**ТЕКСТ ДЛЯ ЧТЕНИЯ**
━━━━━━━━━━━━━━━━━━━━━━━━━━━━━━

Для русского литературного языка вообще характерно отстранение от многозначности слова; как только семантическое развертывание доминанты переходит границы данной (исходной) семы, образуется новое слово. Так, головня, головка, изголовье, голован, уголовник и др. — это образованные на общей СД новые слова. Столкновение русского и церковнославянского языков также не прошло бесследно, но и тут литературный язык «воспользовался» новой формой слова для выражения некоей совокупности значений: голова — ‘голова’, считать по головам, ну и голова, но глава государства, глава книги, главы соборов. Все остальные значения слова голова в литературном языке выступают в качестве второстепенных, производных, в известном смысле контекстных. Историческое развитие этих слов совершенно четко распределило их исходный семантический дуализм между ‘верхним’ (голова) и ‘главным’ (глава), между пространством (голова) и формой (головка) и т.д. В современном литературном языке положение таково, что семантика имени (= понятие) поддерживается и в своем развитии направляется семантикой производных лексем, ср. глава и главный, но голова и головной (т.е. верхний, направляющий), возглавить, но безголовость и т.д. Изучение русского языка, между прочим, относительно легко потому, что каждый новый фрагмент СД, давший некоторое отклонение в сторону, как бы отсекается каждый раз новым знаком, материализуется в самостоятельном слове, все более сужая «многозначность» исходной лексемы (которой, по-видимому, реально и не существовало).

━━━━━━━━━━━━━━━━━━━━━━━━━━━━━━

**ЗАДАНИЕ A**
Напечатайте текст для чтения целиком, слово в слово.

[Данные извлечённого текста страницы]
━━━━━━━━━━━━━━━━━━━━━━━━━━━━━━

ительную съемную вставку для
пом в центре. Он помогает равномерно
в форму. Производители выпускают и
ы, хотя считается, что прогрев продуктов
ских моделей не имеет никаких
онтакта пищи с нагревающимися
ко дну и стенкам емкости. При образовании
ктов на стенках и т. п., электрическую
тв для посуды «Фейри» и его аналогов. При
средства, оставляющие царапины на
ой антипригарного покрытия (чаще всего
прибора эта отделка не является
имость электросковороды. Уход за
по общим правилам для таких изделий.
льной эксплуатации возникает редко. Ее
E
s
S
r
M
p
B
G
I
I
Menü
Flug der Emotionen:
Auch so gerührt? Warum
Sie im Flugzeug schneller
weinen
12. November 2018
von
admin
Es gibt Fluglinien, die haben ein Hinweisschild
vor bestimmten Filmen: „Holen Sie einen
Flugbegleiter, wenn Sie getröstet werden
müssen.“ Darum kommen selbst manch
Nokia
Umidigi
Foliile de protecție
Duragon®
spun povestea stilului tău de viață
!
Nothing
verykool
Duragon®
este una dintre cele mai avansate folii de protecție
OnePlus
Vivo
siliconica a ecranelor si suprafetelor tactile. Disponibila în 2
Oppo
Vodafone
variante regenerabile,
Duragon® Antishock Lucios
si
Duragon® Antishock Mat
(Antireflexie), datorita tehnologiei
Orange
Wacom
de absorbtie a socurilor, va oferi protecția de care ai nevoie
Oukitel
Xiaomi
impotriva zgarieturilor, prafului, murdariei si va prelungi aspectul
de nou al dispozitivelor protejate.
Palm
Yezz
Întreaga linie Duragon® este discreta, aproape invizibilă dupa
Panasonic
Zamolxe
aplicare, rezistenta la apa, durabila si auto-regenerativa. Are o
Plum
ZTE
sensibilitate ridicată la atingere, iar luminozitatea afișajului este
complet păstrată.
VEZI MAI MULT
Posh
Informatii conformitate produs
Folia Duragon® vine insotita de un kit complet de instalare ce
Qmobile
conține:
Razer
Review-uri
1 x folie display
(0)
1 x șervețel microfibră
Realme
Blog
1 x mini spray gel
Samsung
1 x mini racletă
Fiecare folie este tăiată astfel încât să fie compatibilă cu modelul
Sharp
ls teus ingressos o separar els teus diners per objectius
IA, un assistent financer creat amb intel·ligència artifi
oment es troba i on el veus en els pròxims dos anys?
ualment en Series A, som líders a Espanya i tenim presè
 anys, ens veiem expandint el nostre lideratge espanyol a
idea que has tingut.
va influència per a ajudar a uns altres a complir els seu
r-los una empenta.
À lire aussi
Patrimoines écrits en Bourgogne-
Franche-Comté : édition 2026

━━━━━━━━━━━━━━━━━━━━━━━━━━━━━━

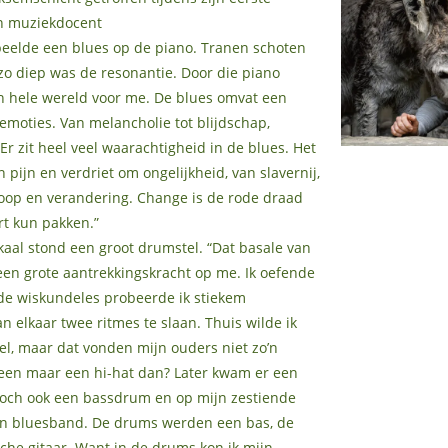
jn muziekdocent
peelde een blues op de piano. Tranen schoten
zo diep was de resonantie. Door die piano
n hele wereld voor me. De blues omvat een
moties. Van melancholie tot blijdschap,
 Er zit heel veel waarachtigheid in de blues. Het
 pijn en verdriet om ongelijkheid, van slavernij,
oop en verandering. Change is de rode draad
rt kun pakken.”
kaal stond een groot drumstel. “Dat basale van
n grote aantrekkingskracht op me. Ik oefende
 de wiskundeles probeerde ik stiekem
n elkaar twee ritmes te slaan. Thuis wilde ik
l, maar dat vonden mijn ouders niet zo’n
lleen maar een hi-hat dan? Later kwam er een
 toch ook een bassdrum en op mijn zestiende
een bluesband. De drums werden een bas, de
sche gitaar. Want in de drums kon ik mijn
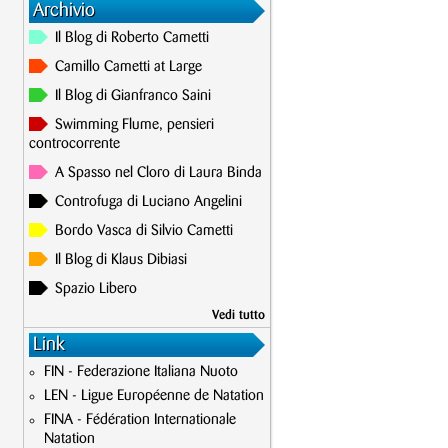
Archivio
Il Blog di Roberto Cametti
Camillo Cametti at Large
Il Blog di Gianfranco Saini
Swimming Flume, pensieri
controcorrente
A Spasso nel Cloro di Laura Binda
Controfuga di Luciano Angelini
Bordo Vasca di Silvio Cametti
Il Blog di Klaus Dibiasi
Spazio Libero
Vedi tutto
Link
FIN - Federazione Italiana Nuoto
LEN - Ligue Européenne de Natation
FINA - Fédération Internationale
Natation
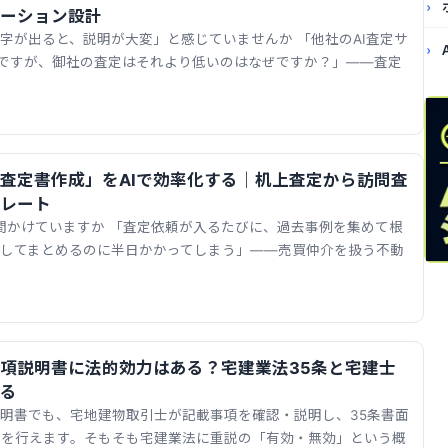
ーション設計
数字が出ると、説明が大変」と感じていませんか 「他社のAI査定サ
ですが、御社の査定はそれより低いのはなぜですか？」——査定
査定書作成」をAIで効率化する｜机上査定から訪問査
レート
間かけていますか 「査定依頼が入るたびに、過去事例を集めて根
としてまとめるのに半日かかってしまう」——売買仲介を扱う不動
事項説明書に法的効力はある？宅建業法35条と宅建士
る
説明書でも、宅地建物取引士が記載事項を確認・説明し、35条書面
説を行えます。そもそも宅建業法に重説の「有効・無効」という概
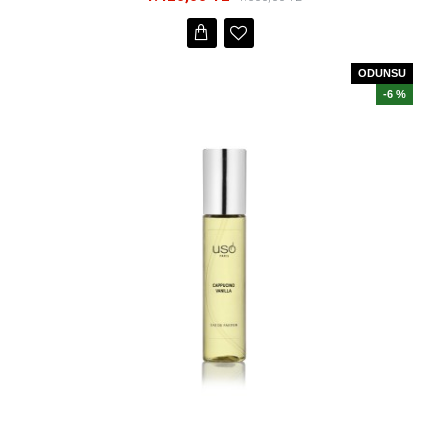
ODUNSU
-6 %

━━━━━━━━━━━━━━━━━━━━━━━━━━━━━━

**ЗАДАНИЕ B**
Выведите без изменений те из предоставленных строк, что начинаются со строки с «jn muziekdocent» и идут до строки с «kaal stond een» включительно.

**ОТВЕТ A**
Для русского литературного языка вообще характерно отстранение от многозначности слова; как только семантическое развертывание доминанты переходит границы данной (исходной) семы, образуется новое слово. Так, головня, головка, изголовье, голован, уголовник и др. — это образованные на общей СД новые слова. Столкновение русского и церковнославянского языков также не прошло бесследно, но и тут литературный язык «воспользовался» новой формой слова для выражения некоей совокупности значений: голова — ‘голова’, считать по головам, ну и голова, но глава государства, глава книги, главы соборов. Все остальные значения слова голова в литературном языке выступают в качестве второстепенных, производных, в известном смысле контекстных. Историческое развитие этих слов совершенно четко распределило их исходный семантический дуализм между ‘верхним’ (голова) и ‘главным’ (глава), между пространством (голова) и формой (головка) и т.д. В современном литературном языке положение таково, что семантика имени (= понятие) поддерживается и в своем развитии направляется семантикой производных лексем, ср. глава и главный, но голова и головной (т.е. верхний, направляющий), возглавить, но безголовость и т.д. Изучение русского языка, между прочим, относительно легко потому, что каждый новый фрагмент СД, давший некоторое отклонение в сторону, как бы отсекается каждый раз новым знаком, материализуется в самостоятельном слове, все более сужая «многозначность» исходной лексемы (которой, по-видимому, реально и не существовало).

**ОТВЕТ B**
jn muziekdocent
peelde een blues op de piano. Tranen schoten
zo diep was de resonantie. Door die piano
n hele wereld voor me. De blues omvat een
moties. Van melancholie tot blijdschap,
 Er zit heel veel waarachtigheid in de blues. Het
 pijn en verdriet om ongelijkheid, van slavernij,
oop en verandering. Change is de rode draad
rt kun pakken.”
kaal stond een groot drumstel. “Dat basale van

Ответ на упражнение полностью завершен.